WHAT TO DO> Reproduce exactly the lines below from the one containing "X11469945Y-10816132D02*" through the one containing "X12460421Y-10720894D01*", including both, and nothing else.

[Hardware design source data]
:::
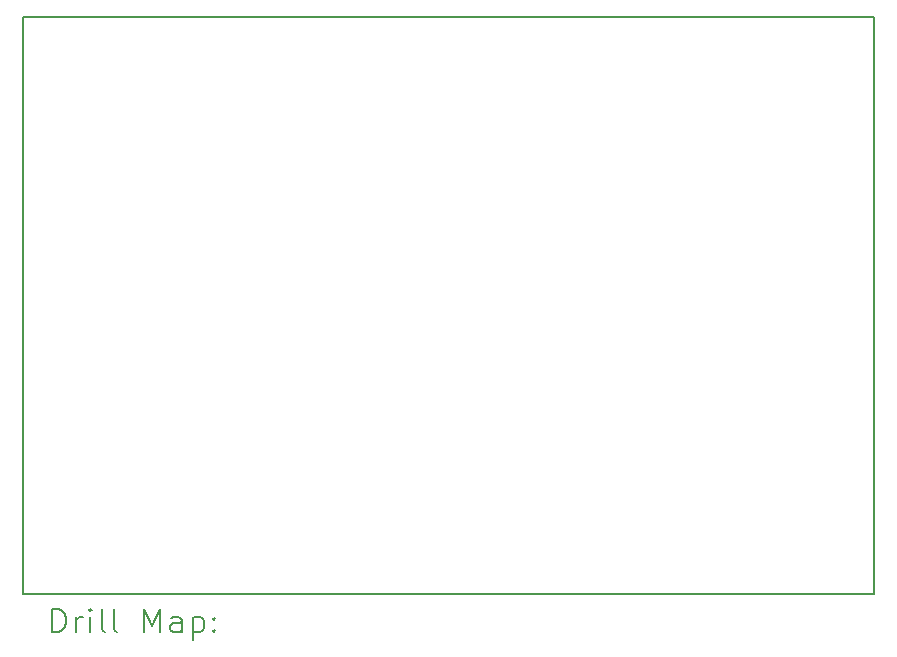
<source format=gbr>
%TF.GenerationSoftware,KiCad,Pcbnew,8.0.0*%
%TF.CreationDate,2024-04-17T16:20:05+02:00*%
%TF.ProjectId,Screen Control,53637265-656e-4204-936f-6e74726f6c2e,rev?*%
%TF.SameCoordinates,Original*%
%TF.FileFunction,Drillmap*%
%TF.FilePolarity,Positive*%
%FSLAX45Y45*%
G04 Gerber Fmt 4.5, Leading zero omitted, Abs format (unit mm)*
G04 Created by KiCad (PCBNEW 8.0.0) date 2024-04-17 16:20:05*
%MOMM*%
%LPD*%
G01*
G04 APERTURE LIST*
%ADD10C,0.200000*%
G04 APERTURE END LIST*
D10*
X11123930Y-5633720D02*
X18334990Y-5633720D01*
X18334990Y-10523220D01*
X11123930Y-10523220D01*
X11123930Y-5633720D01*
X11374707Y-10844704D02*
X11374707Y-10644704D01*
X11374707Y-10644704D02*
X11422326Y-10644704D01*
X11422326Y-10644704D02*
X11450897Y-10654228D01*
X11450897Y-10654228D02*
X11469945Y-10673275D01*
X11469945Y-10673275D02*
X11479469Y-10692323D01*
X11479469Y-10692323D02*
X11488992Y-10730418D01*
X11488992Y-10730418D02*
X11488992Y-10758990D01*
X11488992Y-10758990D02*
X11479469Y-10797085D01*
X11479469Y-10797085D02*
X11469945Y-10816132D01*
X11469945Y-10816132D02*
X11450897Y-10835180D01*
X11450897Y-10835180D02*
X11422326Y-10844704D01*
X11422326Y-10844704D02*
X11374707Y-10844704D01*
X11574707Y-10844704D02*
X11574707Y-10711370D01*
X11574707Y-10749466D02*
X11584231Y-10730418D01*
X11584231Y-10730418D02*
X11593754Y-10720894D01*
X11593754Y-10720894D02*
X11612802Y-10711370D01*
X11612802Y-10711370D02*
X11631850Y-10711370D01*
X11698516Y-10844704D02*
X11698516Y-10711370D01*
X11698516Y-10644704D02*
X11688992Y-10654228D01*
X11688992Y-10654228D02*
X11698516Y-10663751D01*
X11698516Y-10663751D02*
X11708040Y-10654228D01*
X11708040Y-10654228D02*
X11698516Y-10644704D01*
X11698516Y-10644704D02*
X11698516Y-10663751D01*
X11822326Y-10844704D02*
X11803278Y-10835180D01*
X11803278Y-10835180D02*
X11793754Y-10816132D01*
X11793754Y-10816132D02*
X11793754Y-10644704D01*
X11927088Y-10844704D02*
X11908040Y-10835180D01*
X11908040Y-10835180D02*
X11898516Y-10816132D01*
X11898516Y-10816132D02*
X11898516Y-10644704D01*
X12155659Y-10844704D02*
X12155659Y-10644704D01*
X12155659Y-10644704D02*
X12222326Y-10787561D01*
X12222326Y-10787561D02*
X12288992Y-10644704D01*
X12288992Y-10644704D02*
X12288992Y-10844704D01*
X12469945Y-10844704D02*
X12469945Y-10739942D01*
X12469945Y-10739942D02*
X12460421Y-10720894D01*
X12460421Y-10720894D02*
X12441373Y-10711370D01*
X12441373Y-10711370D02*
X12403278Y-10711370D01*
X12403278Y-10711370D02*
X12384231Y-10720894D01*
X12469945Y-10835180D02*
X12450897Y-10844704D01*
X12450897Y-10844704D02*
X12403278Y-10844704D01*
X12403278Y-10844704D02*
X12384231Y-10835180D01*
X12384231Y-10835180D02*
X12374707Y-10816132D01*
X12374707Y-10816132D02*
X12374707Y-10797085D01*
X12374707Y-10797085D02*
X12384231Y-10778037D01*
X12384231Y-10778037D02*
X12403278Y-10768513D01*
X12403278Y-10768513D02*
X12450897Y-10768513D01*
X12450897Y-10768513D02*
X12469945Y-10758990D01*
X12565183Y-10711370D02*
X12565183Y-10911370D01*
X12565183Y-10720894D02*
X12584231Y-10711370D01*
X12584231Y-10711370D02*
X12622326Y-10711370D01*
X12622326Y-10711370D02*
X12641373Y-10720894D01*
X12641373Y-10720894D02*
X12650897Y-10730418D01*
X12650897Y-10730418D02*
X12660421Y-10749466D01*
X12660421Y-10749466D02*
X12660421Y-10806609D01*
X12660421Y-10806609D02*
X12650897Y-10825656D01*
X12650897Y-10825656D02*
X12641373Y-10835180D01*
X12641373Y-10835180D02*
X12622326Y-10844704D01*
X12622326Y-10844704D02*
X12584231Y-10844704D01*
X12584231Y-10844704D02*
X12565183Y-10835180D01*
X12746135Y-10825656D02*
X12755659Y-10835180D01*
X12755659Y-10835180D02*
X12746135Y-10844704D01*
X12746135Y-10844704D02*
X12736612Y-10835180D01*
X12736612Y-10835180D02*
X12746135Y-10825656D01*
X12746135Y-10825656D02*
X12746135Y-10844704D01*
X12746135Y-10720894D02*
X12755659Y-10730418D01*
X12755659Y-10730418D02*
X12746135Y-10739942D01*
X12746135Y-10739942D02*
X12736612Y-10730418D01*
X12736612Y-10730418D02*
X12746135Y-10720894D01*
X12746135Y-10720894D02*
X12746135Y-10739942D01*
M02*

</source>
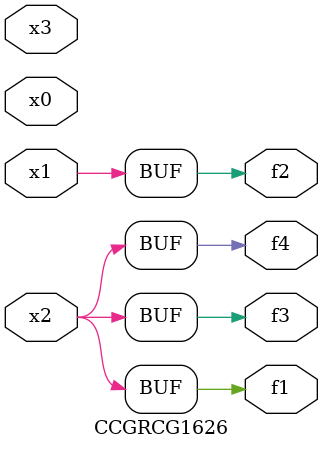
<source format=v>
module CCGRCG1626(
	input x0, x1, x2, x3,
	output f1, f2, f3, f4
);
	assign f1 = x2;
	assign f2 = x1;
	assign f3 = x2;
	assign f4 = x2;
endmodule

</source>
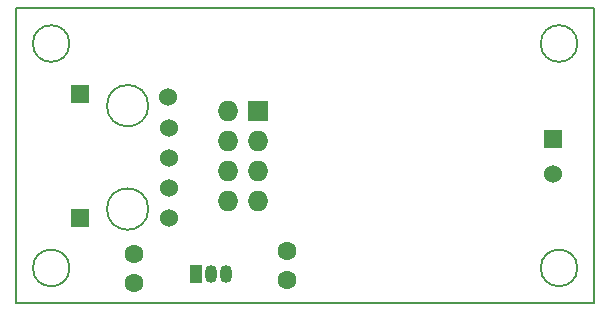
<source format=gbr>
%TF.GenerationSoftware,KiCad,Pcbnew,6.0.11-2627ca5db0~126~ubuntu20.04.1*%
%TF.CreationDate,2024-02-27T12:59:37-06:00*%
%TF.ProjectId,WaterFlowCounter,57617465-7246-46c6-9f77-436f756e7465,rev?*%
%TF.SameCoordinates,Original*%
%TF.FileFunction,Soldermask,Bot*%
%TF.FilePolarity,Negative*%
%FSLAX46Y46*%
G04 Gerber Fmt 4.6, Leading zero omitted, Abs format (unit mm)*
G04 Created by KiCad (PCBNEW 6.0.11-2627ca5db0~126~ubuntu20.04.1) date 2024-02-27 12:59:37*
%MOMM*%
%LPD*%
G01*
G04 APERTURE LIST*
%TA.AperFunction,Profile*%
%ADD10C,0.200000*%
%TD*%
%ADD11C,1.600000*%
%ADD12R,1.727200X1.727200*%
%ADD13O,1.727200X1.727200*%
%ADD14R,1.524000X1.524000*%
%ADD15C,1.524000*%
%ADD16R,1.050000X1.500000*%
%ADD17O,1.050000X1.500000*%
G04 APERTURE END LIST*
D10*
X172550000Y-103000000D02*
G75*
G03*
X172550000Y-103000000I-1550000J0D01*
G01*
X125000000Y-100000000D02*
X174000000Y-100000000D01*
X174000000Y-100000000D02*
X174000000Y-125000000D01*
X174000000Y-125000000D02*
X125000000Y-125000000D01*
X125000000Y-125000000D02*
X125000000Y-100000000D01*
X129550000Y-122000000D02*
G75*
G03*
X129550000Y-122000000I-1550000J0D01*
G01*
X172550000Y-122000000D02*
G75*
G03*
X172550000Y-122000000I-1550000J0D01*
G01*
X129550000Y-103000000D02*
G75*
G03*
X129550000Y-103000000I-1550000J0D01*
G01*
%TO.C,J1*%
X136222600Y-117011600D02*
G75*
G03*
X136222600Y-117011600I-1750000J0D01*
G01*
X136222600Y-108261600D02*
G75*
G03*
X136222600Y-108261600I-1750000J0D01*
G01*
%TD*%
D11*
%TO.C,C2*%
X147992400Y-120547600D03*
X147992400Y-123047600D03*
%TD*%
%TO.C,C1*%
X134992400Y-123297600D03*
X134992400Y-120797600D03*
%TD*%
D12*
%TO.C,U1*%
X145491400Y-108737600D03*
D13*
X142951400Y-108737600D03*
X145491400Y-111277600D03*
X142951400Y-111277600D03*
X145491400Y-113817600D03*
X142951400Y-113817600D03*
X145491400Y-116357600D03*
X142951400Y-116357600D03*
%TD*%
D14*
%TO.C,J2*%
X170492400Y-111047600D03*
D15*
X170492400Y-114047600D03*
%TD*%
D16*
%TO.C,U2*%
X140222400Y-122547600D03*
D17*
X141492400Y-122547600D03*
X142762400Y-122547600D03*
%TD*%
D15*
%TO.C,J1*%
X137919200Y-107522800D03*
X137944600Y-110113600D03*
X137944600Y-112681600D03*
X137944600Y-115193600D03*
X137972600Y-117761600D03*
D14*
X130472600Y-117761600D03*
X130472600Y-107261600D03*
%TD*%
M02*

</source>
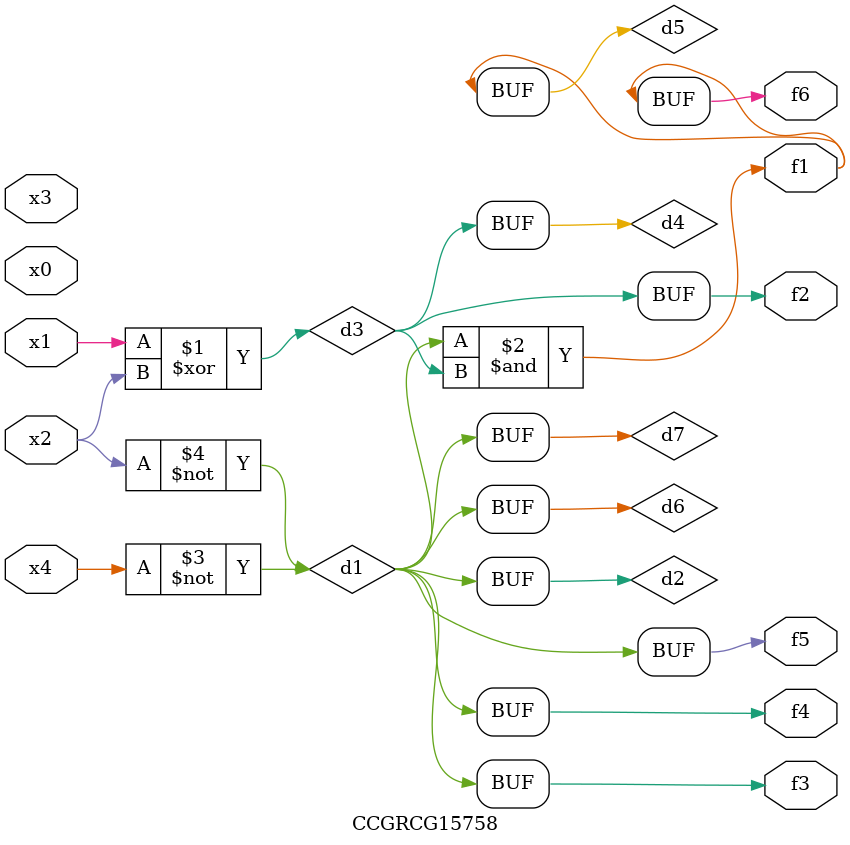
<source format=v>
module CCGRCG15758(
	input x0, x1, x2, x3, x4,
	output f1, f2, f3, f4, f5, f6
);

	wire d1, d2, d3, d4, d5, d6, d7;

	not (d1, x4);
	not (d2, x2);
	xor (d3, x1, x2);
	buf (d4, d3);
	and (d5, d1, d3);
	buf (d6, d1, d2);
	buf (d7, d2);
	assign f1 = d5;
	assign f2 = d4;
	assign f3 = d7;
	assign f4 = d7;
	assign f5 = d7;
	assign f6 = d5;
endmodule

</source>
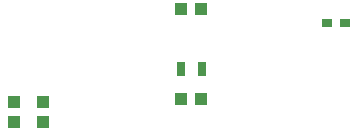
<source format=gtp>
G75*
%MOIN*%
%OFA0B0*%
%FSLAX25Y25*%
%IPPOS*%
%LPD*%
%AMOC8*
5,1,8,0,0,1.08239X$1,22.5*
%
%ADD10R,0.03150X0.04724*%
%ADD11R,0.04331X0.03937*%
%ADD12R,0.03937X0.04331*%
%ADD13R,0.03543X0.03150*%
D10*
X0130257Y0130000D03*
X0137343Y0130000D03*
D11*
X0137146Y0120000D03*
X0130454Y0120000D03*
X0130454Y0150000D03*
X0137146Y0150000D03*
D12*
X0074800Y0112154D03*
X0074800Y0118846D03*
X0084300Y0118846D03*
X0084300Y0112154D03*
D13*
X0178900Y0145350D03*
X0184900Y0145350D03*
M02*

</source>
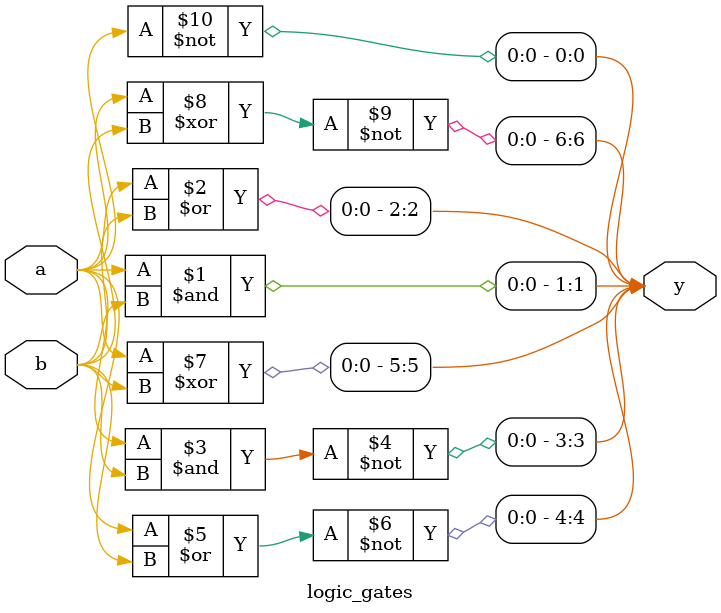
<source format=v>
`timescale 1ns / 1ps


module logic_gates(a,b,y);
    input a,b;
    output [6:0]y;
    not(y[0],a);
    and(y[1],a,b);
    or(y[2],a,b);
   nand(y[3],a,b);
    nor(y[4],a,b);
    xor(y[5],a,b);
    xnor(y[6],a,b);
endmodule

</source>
:::
EXERCISE OUTPUT>
X11469945Y-10816132D02*
X11450897Y-10835180D01*
X11450897Y-10835180D02*
X11422326Y-10844704D01*
X11422326Y-10844704D02*
X11374707Y-10844704D01*
X11574707Y-10844704D02*
X11574707Y-10711370D01*
X11574707Y-10749466D02*
X11584231Y-10730418D01*
X11584231Y-10730418D02*
X11593754Y-10720894D01*
X11593754Y-10720894D02*
X11612802Y-10711370D01*
X11612802Y-10711370D02*
X11631850Y-10711370D01*
X11698516Y-10844704D02*
X11698516Y-10711370D01*
X11698516Y-10644704D02*
X11688992Y-10654228D01*
X11688992Y-10654228D02*
X11698516Y-10663751D01*
X11698516Y-10663751D02*
X11708040Y-10654228D01*
X11708040Y-10654228D02*
X11698516Y-10644704D01*
X11698516Y-10644704D02*
X11698516Y-10663751D01*
X11822326Y-10844704D02*
X11803278Y-10835180D01*
X11803278Y-10835180D02*
X11793754Y-10816132D01*
X11793754Y-10816132D02*
X11793754Y-10644704D01*
X11927088Y-10844704D02*
X11908040Y-10835180D01*
X11908040Y-10835180D02*
X11898516Y-10816132D01*
X11898516Y-10816132D02*
X11898516Y-10644704D01*
X12155659Y-10844704D02*
X12155659Y-10644704D01*
X12155659Y-10644704D02*
X12222326Y-10787561D01*
X12222326Y-10787561D02*
X12288992Y-10644704D01*
X12288992Y-10644704D02*
X12288992Y-10844704D01*
X12469945Y-10844704D02*
X12469945Y-10739942D01*
X12469945Y-10739942D02*
X12460421Y-10720894D01*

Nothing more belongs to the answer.